→ SECCIÓN DEL DOCUMENTO
▼
En este contexto, es positivo que Europa avance hacia una gobernanza más europea de las interconexiones, asumiendo por fin que las redes eléctricas son infraestructuras estratégicas y no meros activos regulados. Para la Península Ibérica, este cambio es especialmente relevante.
Resolver el aislamiento energético de España y Portugal no es solo una cuestión de solidaridad europea, sino una condición necesaria para integrar renovables, evacuar excedentes, estabilizar precios y convertir el potencial energético ibérico en una ventaja competitiva industrial para toda Europa.
El Grids Package abre una ventana para corregir esta incoherencia, pero hacerlo exige afrontar tres tareas pendientes.
La primera es la velocidad. Los tiempos administrativos siguen siendo incompatibles con la urgencia climática y económica.
▲
→ DATOS DEL CONJUNTO
▼
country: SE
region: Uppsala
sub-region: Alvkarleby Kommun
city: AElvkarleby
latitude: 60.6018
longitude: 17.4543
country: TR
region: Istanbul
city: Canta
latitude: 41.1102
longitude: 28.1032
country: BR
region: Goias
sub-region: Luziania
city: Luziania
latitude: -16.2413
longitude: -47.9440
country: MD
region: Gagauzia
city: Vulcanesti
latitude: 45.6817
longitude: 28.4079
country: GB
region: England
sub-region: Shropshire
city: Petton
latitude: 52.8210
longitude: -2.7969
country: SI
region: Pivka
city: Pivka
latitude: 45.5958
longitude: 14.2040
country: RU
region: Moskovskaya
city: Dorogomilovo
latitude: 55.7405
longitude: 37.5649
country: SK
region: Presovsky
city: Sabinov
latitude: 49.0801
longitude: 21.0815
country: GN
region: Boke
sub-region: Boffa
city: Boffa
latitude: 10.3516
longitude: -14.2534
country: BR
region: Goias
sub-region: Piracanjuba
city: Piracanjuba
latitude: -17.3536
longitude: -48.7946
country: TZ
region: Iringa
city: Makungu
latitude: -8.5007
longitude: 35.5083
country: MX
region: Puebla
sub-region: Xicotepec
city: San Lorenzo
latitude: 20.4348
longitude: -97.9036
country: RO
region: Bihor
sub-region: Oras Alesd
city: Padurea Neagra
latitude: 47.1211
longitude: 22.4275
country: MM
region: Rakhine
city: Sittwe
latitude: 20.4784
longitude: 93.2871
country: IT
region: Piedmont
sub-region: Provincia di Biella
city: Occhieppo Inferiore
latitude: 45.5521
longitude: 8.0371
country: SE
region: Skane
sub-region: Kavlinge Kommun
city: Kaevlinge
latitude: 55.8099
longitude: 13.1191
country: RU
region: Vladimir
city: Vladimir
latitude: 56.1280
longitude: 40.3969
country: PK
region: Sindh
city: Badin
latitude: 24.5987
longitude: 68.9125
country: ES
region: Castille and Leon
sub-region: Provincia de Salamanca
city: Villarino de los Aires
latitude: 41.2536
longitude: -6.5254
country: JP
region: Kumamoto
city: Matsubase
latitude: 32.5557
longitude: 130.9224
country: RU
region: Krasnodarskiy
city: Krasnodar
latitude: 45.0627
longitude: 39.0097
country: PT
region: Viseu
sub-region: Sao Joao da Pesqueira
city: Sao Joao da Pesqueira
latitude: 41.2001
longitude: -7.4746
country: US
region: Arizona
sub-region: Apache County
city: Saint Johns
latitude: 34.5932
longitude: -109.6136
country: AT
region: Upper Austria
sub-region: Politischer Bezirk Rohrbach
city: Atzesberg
▲
→ TAREAS Y EJERCICIOS
**1.** Vuelve a escribir, tal cual aparece en el fragmento sobre las interconexiones eléctricas, todo lo que va desde "En este contexto, es" hasta "climática y económica.".
**2.** Resume en forma de lista el párrafo del fragmento sobre las interconexiones eléctricas que empieza con "Resolver el aislamiento energético", sin perder sus datos principales.
Las entradas no hacen falta para resolver nada de lo que se pide.

→ SOLUCIONES
**1.**
En este contexto, es positivo que Europa avance hacia una gobernanza más europea de las interconexiones, asumiendo por fin que las redes eléctricas son infraestructuras estratégicas y no meros activos regulados. Para la Península Ibérica, este cambio es especialmente relevante.
Resolver el aislamiento energético de España y Portugal no es solo una cuestión de solidaridad europea, sino una condición necesaria para integrar renovables, evacuar excedentes, estabilizar precios y convertir el potencial energético ibérico en una ventaja competitiva industrial para toda Europa.
El Grids Package abre una ventana para corregir esta incoherencia, pero hacerlo exige afrontar tres tareas pendientes.
La primera es la velocidad. Los tiempos administrativos siguen siendo incompatibles con la urgencia climática y económica.

**2.**
Resolver el aislamiento energético de España y Portugal va más allá de la solidaridad europea. Es necesario para:
- integrar renovables
- evacuar excedentes
- estabilizar precios
- convertir el potencial energético ibérico en una ventaja competitiva industrial para toda Europa